Tekil Mesaj gösterimi
Alt 28-02-2007, 10:34   #19
imparator
Guest
 
imparator - ait Kullanıcı Resmi (Avatar)
 

· 1960-1970 Dönemi


Yeni oluşturulan Devlet Planlama Teşkilatı’nın hazırladığı 5 yıllık kalkınma planlarıyla ithal ikamesine dayanan sanayileşme politikası uygulamaya konuldu. Enflasyonun düşmesiyle 1960’lı yıllarda iyi bir büyüme hızı sağlandı, fakat 1960’ların sonunda ticaret ve cari işlemler dengelerindeki açıkların devam etmesiyle döviz sıkıntısı tekrar yoğunlaşmaya başladı. 1970 yılında tekrar IMF’ye başvurulmak zorunda kalındı.Uygulamaya konulan stabilizasyon programı ile Türk lirası devalüe edildi (Dolar kuru 9.00TL’den 14.00TL’ye yükseltildi).


· 1970-1980 Dönemi


1970 devalüasyonu ile artan cari işlemler gelirleri, özellikle işçi dövizleri girişleri stabilize edilemedi ve ekonomide parasal genişleme süreci başladı. Döviz sıkıntısının olmadığı bu dönemde geleneksel olmayan ihraç ürünlerine verilen teşviklerle ihracatta bir artış başladı. 1973 yılında OPEC’in petrol fiyatlarını üç kat artırmasına karşı gerekli uyum önlemleri alınmadı. Ödemeler bilançosu açıkları giderek büyümeye başladı. Döviz kurunda gerekli ayarlama yapılmaması sonunda azalan işçi dövizlerini çekebilmek ve kamu açıklarının finansmanına özel sektörün rakip olmaması, onların dışardan borçlanabilmeleri için uygulamaya konulan Dövize Çevrilebilir Mevduat (DÇM) hesaplarına Devlet garantisi getirildi. 1977’ye gelindiğinde ithalat aksamaya başlamıştı ve ihracat gelirlerinde de düşüş başlamıştı. Bu yılda büyüme hızı, önceki üç yılın yarısı kadar gerçekleşti.

1978-79 yıllarında kriz dönemine girildi. Dış borçların ertelenmesi çabaları sonuçsuz kaldı, mali reform gerçekleştirilemedi. Enflasyon yüzde 100 sınırına yaklaşırken üretim düştü. 1975-1980 dönemi 1950’den sonraki en düşük büyüme hızının yaşandığı dönem olmuştur. 1979 yılında rezervler tükendi. İthalat yapılamadığı için üretim hızla düşmeye başladı. 1958 devalüasyonu öncesi kriz dönemi tekrar yaşanmaya başladı.

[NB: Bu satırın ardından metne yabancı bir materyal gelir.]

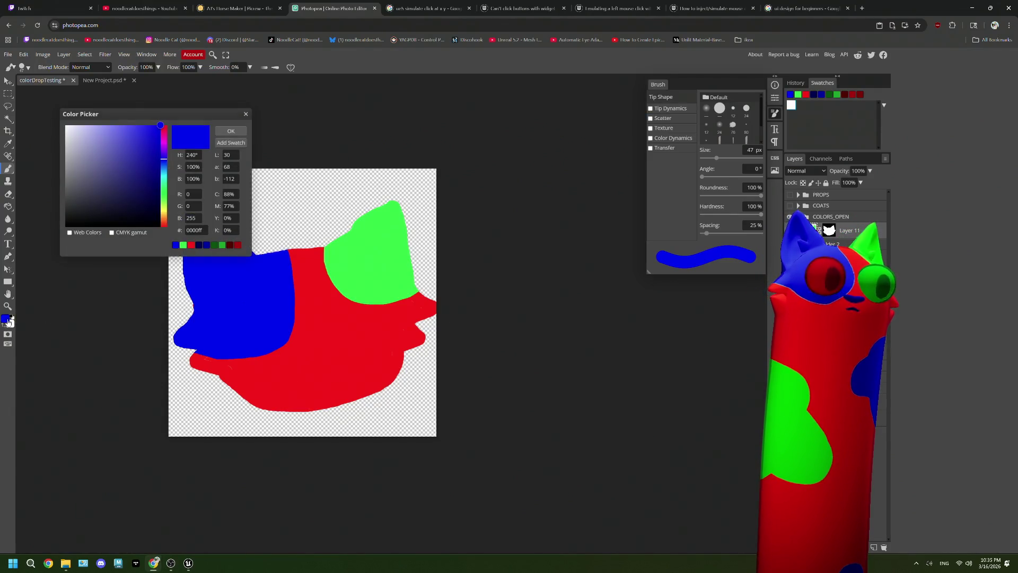
pyautogui.click(237, 246)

DÇM’lerin ekonomiye maliyeti giderek büyümeye başladı ve krizi hızlandıran bir etki yarattı. (1975 yılında $1.2 milyar olan DÇM hesapları 1977’de $6.1 milyara yükselmişti).

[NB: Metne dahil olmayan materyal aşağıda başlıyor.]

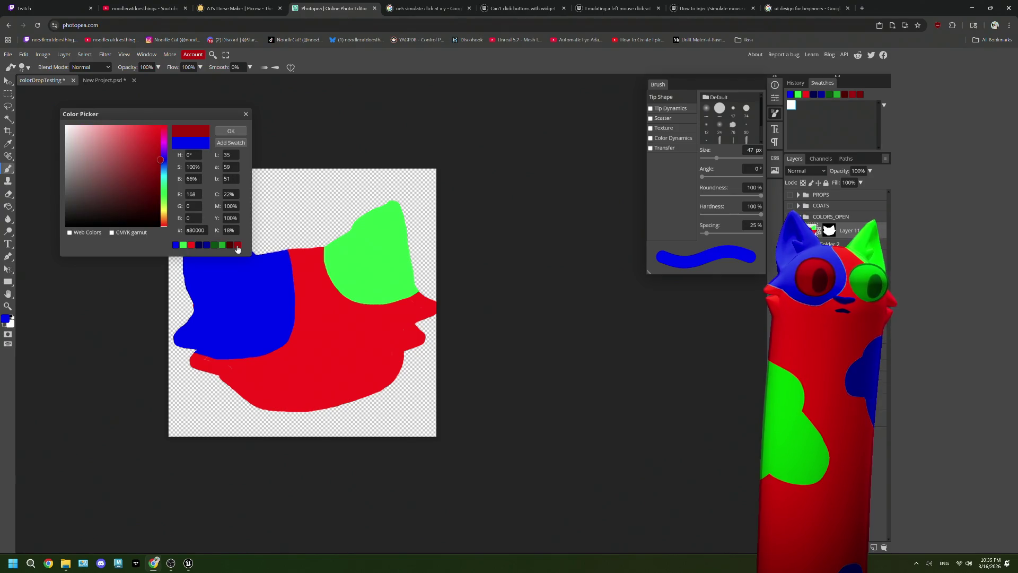
pyautogui.click(231, 131)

Bu dönemde ortaya çıkan krizin nedeninin petrol fiyatlarının artışı ve buna uyum sağlanmaması, DÇM’ler ve yatırımların dış borçlanmayla finanse edilmesinin olduğu görülmektedir. 1975’de $5 milyarın altında olan dış borçlar iki yıl içinde $15 milyara, 1980’de $20 milyara yükseldi. Bu arada dış borç yapısı da bozuldu, 1977 ve 1978 yıllarında kısa vadeli borçların toplam borçların yarına ulaşması, dışardan borçlanmanın giderek güçlendiğinin bir göstergesidir. (Tablo 5)

Bu gelişmeler karşısında 1978 ve 979 yılında IMF güdümünde hazırlanan istikrar tedbirleri zayıf koalisyon hükümetlerince uygulanamadı ve bu programlar uluslararası mali çevrelerden yeterli desteği göremedi. Kriz sürecinin büyümesi 1979’un sonlarında askeri müdahale ile sonuçlandı. Ertesi yılın başında 24 Ocak Kararları olarak anılan istikrar tedbirleri yürürlüğe konuldu.